「パスワード使い回し」の危険性
生活する上でパソコンやスマートフォンが欠かせない私たちにとって、パスワードは大切に管理しなければならないものです。
そこでよく言われるのが「パスワードの使い回しはいけない」ということ。とはいえ、各種サイトごとにいちいち新しいパスワードを用意するのも面倒なので、使い回しをしているという人も多いと思いますが……。
このようなジレンマは現代人に特有のものと思われがちですが、実はこの、「パスワードの使い回し問題」は今に始まったことではありません。なんと戦時中の日本でも起きていたのです。
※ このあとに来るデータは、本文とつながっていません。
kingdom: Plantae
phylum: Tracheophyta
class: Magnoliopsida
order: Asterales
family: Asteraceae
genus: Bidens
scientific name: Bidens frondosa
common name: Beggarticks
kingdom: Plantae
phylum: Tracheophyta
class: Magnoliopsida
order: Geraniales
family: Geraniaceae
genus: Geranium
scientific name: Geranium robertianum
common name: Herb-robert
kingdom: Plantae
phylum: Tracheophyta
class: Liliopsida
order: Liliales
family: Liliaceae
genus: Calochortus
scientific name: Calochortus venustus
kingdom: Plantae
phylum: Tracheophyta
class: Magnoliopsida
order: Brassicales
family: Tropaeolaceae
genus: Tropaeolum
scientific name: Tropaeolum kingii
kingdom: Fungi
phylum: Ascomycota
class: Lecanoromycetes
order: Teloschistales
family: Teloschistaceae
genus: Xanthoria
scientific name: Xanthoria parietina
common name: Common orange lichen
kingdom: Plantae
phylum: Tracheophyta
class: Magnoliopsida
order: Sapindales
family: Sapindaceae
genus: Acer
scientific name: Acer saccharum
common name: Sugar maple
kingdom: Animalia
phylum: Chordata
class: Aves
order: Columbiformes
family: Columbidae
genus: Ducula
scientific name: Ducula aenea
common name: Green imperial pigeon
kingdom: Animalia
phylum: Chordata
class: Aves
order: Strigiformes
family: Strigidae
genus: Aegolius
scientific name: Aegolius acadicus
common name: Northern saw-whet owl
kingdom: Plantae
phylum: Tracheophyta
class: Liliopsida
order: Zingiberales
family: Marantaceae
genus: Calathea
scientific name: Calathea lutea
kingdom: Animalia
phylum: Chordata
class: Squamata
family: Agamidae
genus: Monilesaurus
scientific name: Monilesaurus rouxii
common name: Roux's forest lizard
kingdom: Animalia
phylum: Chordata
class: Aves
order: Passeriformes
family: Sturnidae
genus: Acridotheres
しかも、かの山本五十六連合艦隊司令長官の死と大きく関わっていたのです。
山本がアメリカ軍に撃墜されたのは、旧日本海軍の暗号管理の脆弱性が原因の一つでした。
なんと旧日本海軍は、異なる暗号書でも同じ乱数表を使い回すというやり方を採用していたのです。
これは、暗号の安全性を低下させるきわめて危険なやり方で、実際アメリカ軍はこの暗号を解読し、山本の前線巡視の計画を事前に知ることができたのです。
こうしてアメリカ軍は、山本が搭乗する予定の飛行機のルートと時間を特定し、戦闘機を待ち伏せします。
そして1943年4月18日、ブーゲンビル島上空で山本の乗る飛行機は撃墜されました。この出来事が、日本海軍にとって大きな打撃となったのはご存知の通りです。